НМ: Лекция, которую я недавно читала для психоаналитического общества была о важности иногда покидать свой кабинет и общаться с людьми, которые не имеют никакого отношения к психоанализу и психотерапии.


Мы не имеем права отрицать ту ответственность, которую несем перед обществом. У психотерапевтического сообщества есть шанс использовать свои знания и навыки, чтобы помогать в решении социальных проблем и, где возможно, улучшать качество жизни людей – не только в кабинете, но и за его пределами.


Мы должны освещать проблемы современного общества, говорить о причинах повышения уровня суицидов среди подростков, эпидемии ожирения и т. д. Профессионалов, кто как Эрих Фромм, в широком контексте освещал бы в своих работах основные тенденции, причины и взаимосвязи социальных явлений, осталось очень мало. Джонатан Лир еще пишет об этом. Кристофер Лэш пытался говорить о том же в последние десятилетия, но его, к сожалению, с нами давно уже нет. Поэтому, я бы хотела, чтобы мы больше уделяли внимания этой части нашей социальной жизни.


ЛР: У вас есть предположение, почему мы этого не делаем в том объеме, в котором могли бы?


НМ: Отчасти это связано с нашей практикой и нашими пациентами. Клиентам порой трудно бывает воспринимать нас в другой роли, отличной от роли психотерапевта в кабинете. Аналитики, как правило, консервативны в своих действиях и взглядах, так как у всех у нас был негативный опыт фрустрации пациентов. Я думаю, что это и есть одна из сдерживающих причин.



Переведено с разрешения Psychotherapy.net

Перевод с английского Татьяны Мельник для NewPsy.org.
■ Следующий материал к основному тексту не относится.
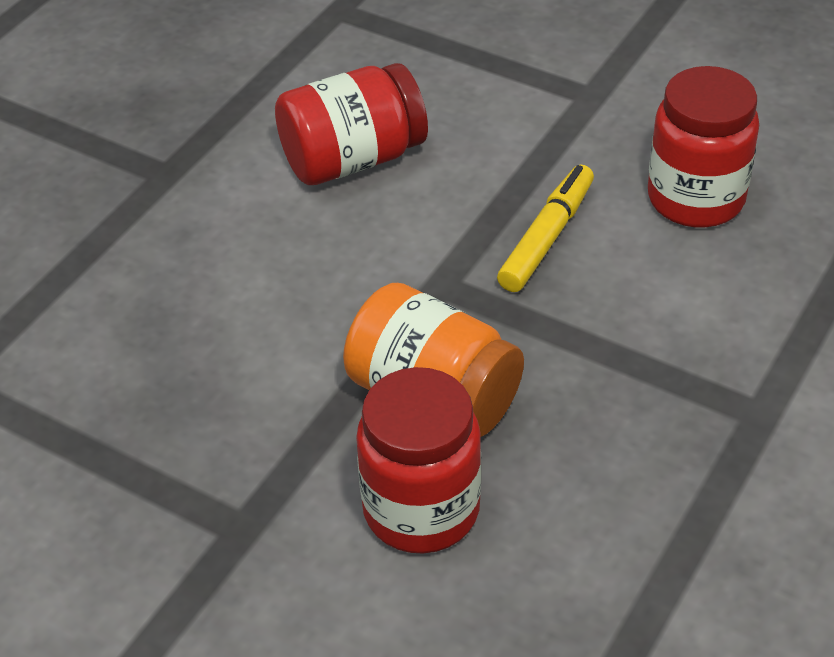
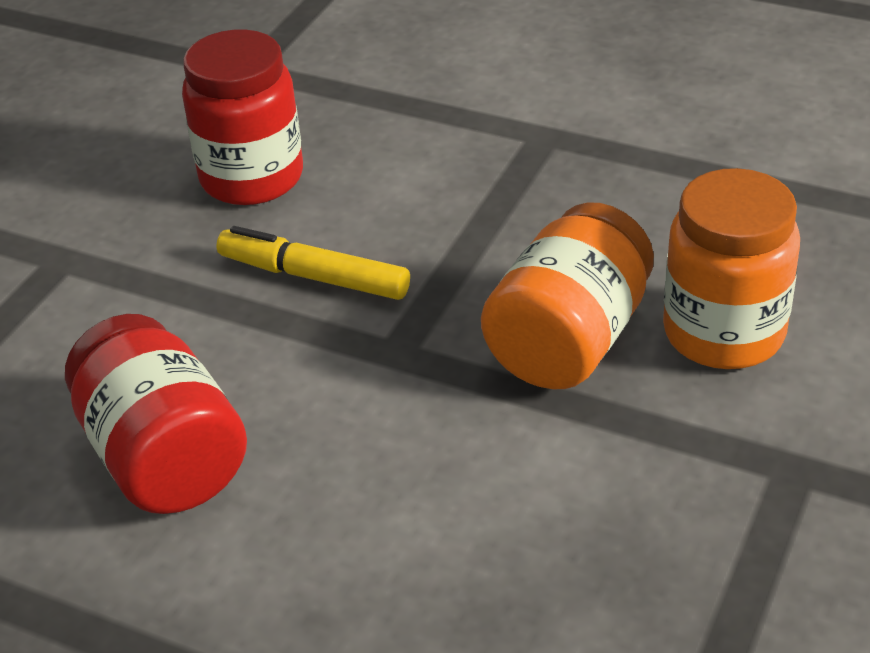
camera: 95 degrees left, 5 degrees down
(421, 510) = (723, 333): red jar -> orange jar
Русский перевод Copyright © 2021 NewPsy.org. Все права защищены


Ненси Мак-Вильямс, PhD

Психолог, психоаналитик, преподаватель и писатель. Имеет частную практику во Флемингтоне, штат Нью-Джерси. Преподает в Высшей школе прикладного и профессиональной психологии в Ратгерском университете. В прошлом была президентом отдела психоанализа (39) Американской психологической ассоциации, редактором-консультантом Psychoanalytic Review и членом редакционной коллегии журнала Psychoanalytic Psychology. Доктор Мак-Вильямс много писала о структуре и расстройствах личности, психодиагностике, поле и гендере, травмах, интенсивной психотерапии и современных вызовах гуманистической традиции психотерапии. Ее книги переведены на двенадцать языков. Книга по формулировке случая получила премию Gradiva как лучшая психоаналитическая клиническую книгу 1999 года, а в 2004 г. Отделом независимых практикующих специалистов Американской психологической ассоциации наградил др. Мак-Вильямс премией Розали Вайс за вклад в практику; а в 2006 году она стала почетным членом Американской психоаналитической ассоциации.

Луи Руссель, PhD
Психоаналитик, работает со взрослыми и детьми в Масонском центре для молодежи и семей в Сан-Франциско и занимается частной практикой в ​​Беркли. Преподает и руководит отделом повышения квалификации в Центре психоанализа Сан-Франциско.